Detection of Frequent MET Exon 14 Skipping Events in Pulmonary Sarcomatoid Carcinoma and Response to Targeted Inhibition.

8020 Background: Pulmonary sarcomatoid carcinoma (PSC) represents a category of highly aggressive carcinomas associated with a poor prognosis. New therapeutic strategies based on better knowledge of the molecular pathogenesis of PSC are needed. We recently identified a high frequency of a unique type of MET alterations leading to exon 14 skipping (exon 14Δ) in PSC. Methods: Whole-exome sequencing in a discovery set and targeted MET mutation screening in an independent validation set of PSC were performed. RT-PCR and Western blotting were performed to validate MET exon 14Δ. A lung adenosquamous cell line H596 (MET exon 14Δ and PIK3CA mutated) and a gastric adenocarcinoma cell line Hs746T (MET exon 14 Δ) were used for functional studies. Ablation of MET signaling by siRNA or pharmacological inhibitor (Crizotinib) was conducted, and subsequent MTS assays and Western blotting were then performed. Simultaneous MET signaling blockade and PIK3CA signaling inhibition using PIK3CA inhibitor (GDC0941) were performed to assess synergistic effects in H596 cells.

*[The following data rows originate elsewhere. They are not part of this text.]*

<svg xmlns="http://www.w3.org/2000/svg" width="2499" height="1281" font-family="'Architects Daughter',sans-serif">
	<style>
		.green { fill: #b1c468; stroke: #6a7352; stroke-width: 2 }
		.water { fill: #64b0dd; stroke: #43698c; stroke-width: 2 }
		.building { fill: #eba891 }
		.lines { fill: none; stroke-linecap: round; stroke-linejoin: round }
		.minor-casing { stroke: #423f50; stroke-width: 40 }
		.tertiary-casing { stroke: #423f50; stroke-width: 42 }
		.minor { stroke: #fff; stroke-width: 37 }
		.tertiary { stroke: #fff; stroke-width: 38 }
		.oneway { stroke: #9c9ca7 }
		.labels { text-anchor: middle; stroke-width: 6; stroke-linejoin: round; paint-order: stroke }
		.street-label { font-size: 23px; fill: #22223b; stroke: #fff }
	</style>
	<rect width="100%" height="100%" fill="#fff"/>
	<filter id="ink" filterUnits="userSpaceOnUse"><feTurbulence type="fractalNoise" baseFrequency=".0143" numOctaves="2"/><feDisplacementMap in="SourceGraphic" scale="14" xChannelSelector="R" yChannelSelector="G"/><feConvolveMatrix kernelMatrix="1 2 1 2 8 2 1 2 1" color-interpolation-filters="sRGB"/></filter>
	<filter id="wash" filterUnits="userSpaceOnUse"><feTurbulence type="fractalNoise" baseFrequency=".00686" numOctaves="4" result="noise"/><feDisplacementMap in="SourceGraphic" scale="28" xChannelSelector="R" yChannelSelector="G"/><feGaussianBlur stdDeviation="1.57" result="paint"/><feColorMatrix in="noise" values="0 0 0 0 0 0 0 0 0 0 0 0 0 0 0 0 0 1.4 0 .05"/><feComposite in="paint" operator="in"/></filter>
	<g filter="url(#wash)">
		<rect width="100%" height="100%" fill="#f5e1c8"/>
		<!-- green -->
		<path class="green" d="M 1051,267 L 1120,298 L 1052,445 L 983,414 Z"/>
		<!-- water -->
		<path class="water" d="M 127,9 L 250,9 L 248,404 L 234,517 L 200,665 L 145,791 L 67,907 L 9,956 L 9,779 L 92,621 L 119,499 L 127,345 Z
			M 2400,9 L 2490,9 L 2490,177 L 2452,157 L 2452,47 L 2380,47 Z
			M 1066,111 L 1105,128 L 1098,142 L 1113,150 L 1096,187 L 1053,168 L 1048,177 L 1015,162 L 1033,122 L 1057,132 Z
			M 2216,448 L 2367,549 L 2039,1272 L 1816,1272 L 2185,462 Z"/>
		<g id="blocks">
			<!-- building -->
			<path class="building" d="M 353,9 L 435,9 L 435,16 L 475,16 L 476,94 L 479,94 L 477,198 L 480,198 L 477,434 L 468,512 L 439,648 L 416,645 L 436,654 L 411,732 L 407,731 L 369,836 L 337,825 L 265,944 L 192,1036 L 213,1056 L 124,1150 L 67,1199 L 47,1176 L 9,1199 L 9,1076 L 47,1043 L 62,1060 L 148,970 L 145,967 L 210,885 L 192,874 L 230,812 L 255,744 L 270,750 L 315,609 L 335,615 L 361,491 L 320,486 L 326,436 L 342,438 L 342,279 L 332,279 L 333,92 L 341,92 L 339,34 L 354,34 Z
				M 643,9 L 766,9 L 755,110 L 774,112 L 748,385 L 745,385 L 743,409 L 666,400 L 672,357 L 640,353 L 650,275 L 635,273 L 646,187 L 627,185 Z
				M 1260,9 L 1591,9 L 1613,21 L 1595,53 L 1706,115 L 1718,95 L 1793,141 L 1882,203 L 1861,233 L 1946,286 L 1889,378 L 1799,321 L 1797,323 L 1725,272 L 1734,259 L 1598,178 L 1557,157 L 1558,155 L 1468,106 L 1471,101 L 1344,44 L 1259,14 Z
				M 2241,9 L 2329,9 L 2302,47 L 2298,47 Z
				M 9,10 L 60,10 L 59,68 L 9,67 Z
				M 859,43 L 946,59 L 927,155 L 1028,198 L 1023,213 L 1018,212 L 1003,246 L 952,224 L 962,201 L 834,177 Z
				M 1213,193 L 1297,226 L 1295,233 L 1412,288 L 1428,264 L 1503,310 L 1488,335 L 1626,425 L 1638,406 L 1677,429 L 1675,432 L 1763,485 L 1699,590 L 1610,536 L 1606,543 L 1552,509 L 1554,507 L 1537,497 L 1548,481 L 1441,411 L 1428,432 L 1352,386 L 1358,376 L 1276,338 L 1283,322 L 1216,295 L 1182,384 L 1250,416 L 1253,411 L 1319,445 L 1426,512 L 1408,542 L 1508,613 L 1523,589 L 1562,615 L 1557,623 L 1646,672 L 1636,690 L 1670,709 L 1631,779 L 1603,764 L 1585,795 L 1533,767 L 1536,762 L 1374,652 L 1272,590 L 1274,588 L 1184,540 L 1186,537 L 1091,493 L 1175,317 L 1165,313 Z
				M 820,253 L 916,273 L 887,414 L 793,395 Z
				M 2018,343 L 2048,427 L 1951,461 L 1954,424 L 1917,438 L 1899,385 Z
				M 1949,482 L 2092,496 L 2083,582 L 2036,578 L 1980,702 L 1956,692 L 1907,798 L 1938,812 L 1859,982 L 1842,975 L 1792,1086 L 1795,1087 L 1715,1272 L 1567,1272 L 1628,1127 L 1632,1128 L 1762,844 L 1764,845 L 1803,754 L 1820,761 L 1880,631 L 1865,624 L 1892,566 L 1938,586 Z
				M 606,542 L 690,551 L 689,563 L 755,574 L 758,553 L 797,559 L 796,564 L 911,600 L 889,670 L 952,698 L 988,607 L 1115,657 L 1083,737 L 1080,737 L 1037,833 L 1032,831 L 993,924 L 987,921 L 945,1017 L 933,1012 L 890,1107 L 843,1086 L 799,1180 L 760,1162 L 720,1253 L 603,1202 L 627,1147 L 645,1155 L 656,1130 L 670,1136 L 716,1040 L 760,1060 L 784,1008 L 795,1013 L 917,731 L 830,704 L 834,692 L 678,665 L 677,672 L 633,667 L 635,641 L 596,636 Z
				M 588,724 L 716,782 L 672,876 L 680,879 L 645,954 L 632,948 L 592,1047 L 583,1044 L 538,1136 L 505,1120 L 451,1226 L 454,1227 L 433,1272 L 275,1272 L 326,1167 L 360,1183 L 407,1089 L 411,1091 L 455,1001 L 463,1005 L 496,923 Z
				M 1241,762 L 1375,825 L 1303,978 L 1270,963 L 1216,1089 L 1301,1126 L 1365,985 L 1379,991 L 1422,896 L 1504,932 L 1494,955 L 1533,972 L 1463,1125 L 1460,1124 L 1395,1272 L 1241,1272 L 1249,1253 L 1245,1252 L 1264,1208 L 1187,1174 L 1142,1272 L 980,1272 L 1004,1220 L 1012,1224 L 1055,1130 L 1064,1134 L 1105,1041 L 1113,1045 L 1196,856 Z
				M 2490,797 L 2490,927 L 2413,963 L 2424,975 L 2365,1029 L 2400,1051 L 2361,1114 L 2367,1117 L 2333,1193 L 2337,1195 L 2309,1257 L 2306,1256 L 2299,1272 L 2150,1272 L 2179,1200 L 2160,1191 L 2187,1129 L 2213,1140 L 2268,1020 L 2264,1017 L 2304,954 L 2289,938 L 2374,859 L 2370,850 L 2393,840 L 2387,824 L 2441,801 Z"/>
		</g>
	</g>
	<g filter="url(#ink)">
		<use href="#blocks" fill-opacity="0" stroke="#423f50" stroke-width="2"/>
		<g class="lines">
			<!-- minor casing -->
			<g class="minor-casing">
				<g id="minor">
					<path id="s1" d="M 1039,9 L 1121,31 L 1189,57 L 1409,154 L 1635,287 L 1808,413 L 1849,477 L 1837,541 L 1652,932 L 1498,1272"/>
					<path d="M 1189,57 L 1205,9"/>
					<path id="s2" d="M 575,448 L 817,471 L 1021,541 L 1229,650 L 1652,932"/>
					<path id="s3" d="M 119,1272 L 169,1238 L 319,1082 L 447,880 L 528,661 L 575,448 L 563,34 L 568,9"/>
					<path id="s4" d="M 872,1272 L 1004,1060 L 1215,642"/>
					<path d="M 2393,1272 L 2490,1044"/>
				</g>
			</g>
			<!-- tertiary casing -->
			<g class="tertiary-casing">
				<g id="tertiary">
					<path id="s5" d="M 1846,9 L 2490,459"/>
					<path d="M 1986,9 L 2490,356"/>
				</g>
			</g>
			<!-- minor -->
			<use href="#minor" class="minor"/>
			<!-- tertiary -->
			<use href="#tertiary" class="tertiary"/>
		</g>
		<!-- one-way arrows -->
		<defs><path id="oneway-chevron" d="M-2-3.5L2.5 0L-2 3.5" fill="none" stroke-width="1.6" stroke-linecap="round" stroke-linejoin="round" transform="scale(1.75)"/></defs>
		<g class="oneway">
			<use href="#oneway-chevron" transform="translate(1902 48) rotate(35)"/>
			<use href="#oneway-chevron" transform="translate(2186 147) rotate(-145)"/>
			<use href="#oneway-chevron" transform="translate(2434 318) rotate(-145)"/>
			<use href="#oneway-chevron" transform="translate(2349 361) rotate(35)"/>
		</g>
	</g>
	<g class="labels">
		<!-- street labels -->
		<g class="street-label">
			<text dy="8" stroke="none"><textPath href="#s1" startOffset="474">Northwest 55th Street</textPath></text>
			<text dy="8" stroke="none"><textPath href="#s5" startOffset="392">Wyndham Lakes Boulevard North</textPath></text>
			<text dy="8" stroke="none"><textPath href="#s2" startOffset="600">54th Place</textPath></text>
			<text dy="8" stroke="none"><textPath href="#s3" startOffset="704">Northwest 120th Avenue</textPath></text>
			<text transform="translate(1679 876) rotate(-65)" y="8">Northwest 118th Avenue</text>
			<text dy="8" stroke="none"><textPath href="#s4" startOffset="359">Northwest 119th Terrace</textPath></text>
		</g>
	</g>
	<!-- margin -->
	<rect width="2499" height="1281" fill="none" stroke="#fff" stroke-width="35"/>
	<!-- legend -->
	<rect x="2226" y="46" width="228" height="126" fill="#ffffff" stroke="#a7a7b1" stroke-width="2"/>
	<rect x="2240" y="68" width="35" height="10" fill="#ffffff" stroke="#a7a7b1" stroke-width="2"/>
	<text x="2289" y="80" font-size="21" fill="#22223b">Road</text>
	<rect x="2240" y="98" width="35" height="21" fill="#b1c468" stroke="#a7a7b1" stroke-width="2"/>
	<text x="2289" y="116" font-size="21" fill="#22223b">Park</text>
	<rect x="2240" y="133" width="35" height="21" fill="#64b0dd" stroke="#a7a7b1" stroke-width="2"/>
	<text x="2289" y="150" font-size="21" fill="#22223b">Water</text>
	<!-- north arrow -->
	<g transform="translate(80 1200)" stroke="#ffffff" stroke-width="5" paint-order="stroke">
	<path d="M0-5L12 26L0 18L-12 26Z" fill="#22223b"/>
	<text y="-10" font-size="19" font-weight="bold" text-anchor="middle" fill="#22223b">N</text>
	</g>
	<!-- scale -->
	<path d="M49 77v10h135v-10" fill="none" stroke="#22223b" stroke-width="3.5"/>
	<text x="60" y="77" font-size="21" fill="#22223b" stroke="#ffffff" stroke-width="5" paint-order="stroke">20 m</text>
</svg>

Results: Alterations affecting MET exon 14 splice sites, including deletions at the 5’ splice site (n = 3) and point mutations at the 3’ splice site (n = 5) were found in 22% (8/36) of PSC. One PSC harbored MET exon 14Δ and a concurrent PIK3CA mutation. RT-PCR and Western blotting confirmed the presence of MET exon 14Δ in tumor and in H596 and Hs746T cells. Both MET siRNA silencing and crizotinib decreased cell proliferation and inhibited downstream AKT and MAPK activation in Hs746T cells, whereas effects were modest in H596 cells and negligible in control Calu-3 and HCC827 cells. Concomitant MET and PI3K blockade had synergistic effects in H596 cells. Migration/invasion assays in H596 and Hs746T cells, as well as further functional studies utilizing specific MET exon 14 expression constructs are ongoing. Conclusions: Our study finds that MET exon 14Δ alterations are a frequent and potentially targetable event in PSC. Our studies also suggest that concurrent PIK3CA mutations require combined treatment. Clinical studies assessing biomarker-driven MET/PI3K inhibition should be explored in PSC as well as other malignancies harboring MET exon 14Δ events.